● **Material shown**:

--*--

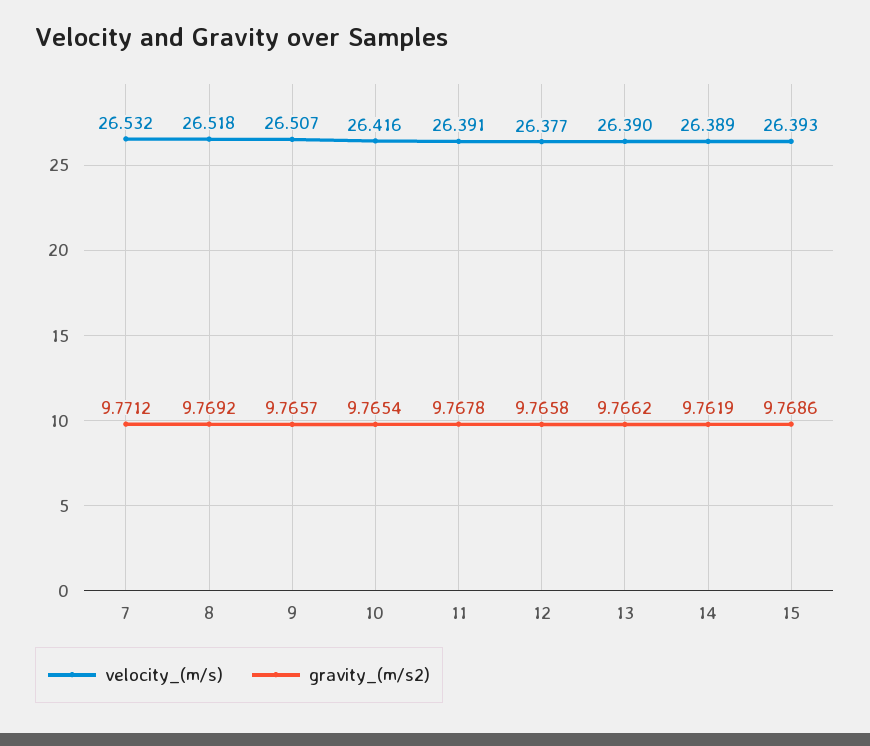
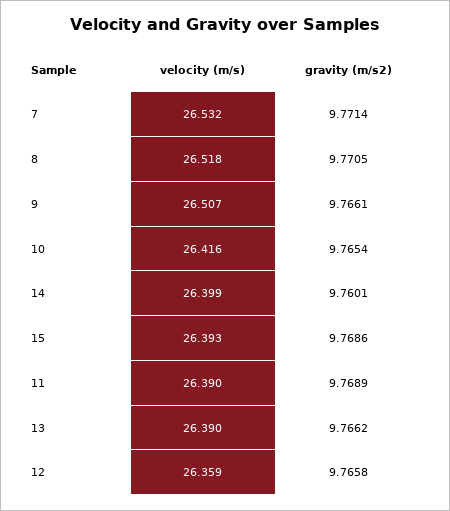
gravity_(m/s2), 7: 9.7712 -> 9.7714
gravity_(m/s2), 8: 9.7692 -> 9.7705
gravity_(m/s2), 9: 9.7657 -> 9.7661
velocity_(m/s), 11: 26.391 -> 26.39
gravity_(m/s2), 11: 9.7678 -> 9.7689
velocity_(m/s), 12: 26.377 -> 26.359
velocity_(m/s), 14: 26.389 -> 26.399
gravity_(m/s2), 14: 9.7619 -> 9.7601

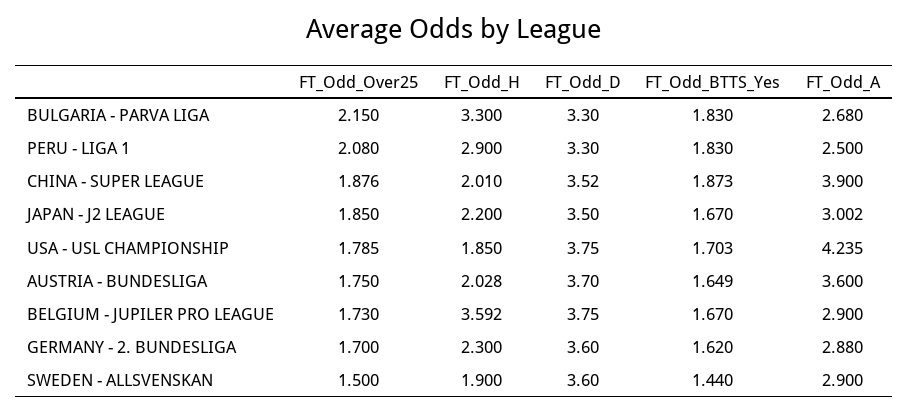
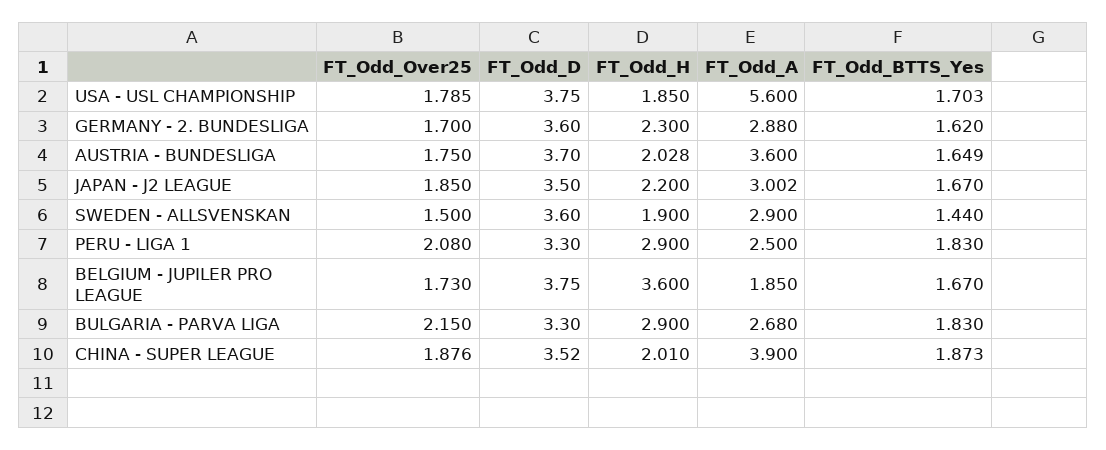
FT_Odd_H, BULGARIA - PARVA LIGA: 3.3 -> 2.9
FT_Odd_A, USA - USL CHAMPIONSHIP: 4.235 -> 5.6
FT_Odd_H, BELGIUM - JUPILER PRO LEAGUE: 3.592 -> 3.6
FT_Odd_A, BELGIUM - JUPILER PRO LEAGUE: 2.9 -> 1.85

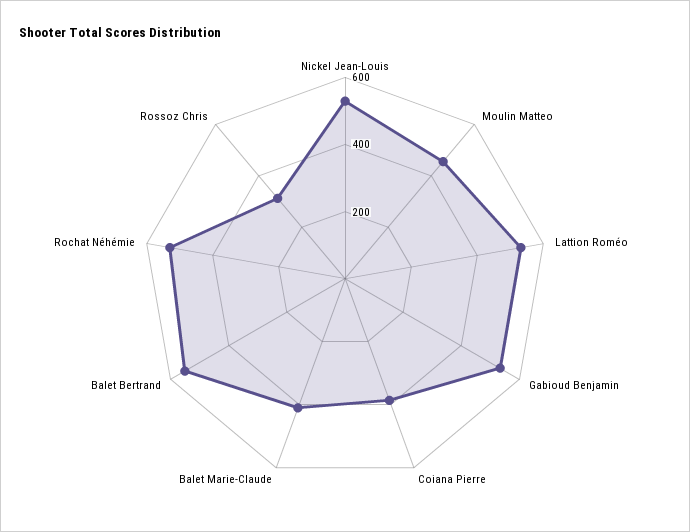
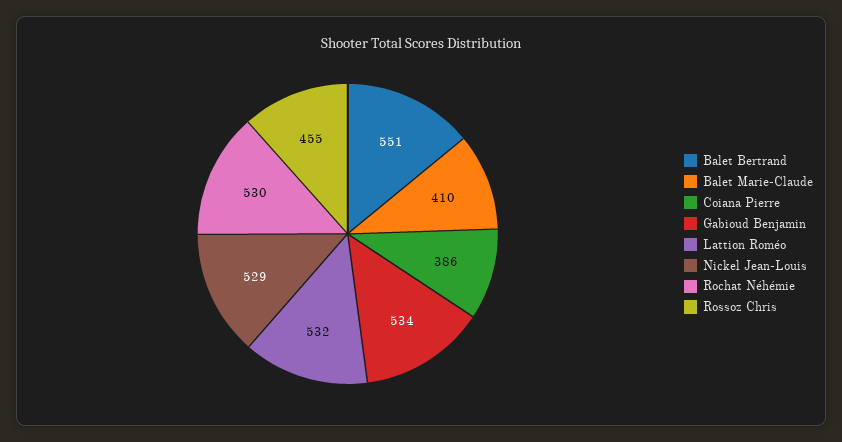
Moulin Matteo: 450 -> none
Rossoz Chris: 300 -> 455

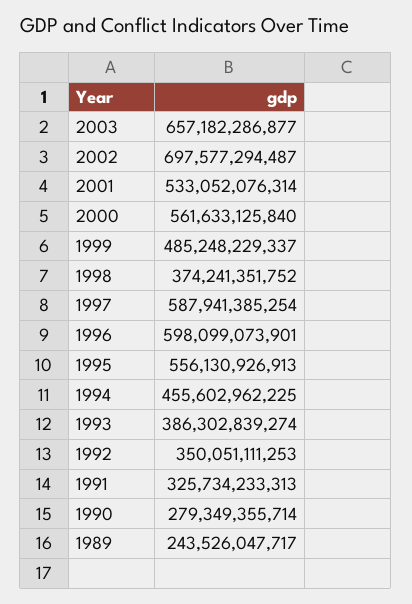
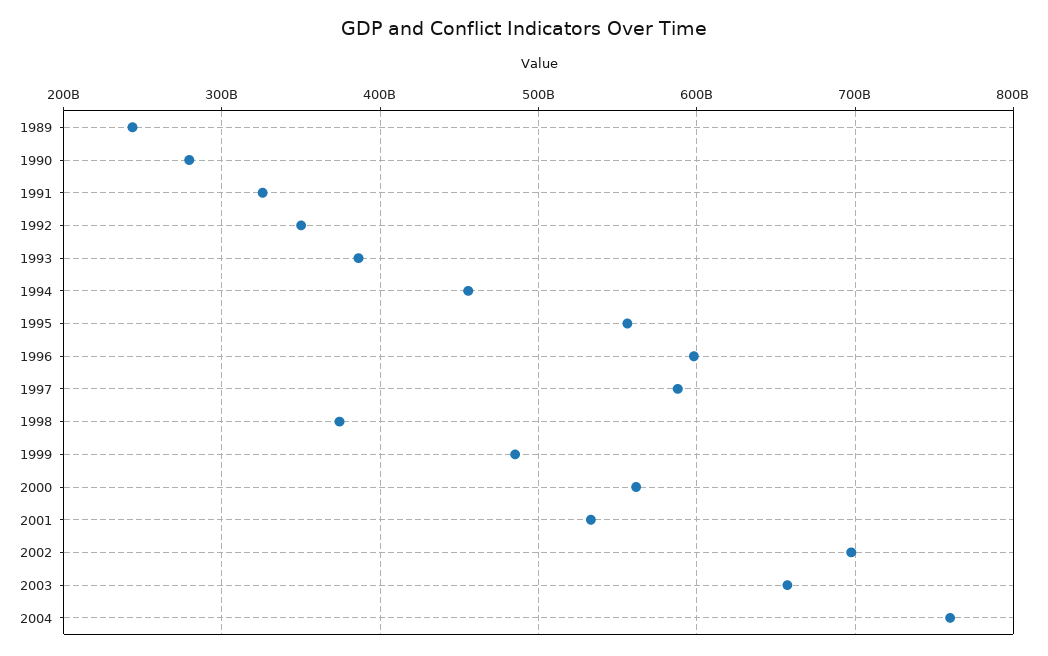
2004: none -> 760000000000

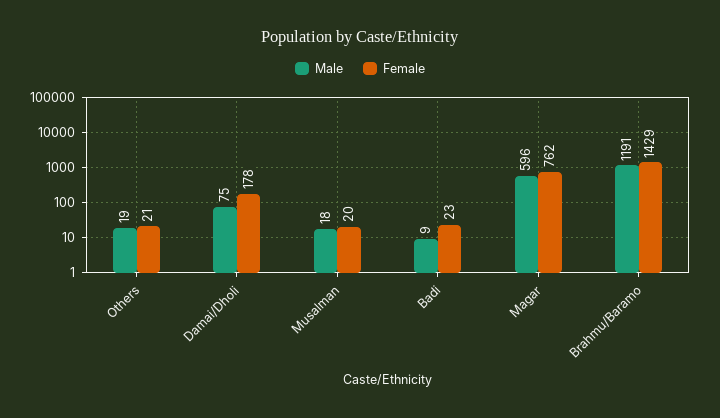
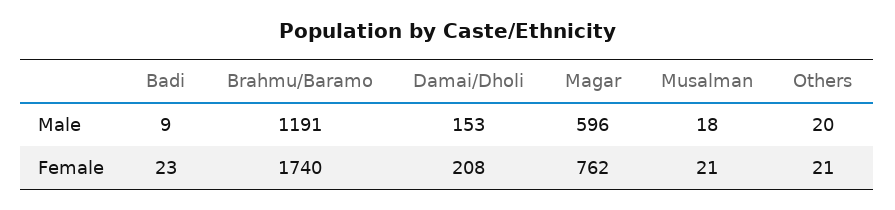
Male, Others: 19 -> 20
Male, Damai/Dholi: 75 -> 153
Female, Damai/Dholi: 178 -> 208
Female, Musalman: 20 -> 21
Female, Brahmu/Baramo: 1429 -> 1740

--*--

Excluding the pictures, transcribe each entry above word for word.

gravity_(m/s2), 7: 9.7712 -> 9.7714
gravity_(m/s2), 8: 9.7692 -> 9.7705
gravity_(m/s2), 9: 9.7657 -> 9.7661
velocity_(m/s), 11: 26.391 -> 26.39
gravity_(m/s2), 11: 9.7678 -> 9.7689
velocity_(m/s), 12: 26.377 -> 26.359
velocity_(m/s), 14: 26.389 -> 26.399
gravity_(m/s2), 14: 9.7619 -> 9.7601

FT_Odd_H, BULGARIA - PARVA LIGA: 3.3 -> 2.9
FT_Odd_A, USA - USL CHAMPIONSHIP: 4.235 -> 5.6
FT_Odd_H, BELGIUM - JUPILER PRO LEAGUE: 3.592 -> 3.6
FT_Odd_A, BELGIUM - JUPILER PRO LEAGUE: 2.9 -> 1.85

Moulin Matteo: 450 -> none
Rossoz Chris: 300 -> 455

2004: none -> 760000000000

Male, Others: 19 -> 20
Male, Damai/Dholi: 75 -> 153
Female, Damai/Dholi: 178 -> 208
Female, Musalman: 20 -> 21
Female, Brahmu/Baramo: 1429 -> 1740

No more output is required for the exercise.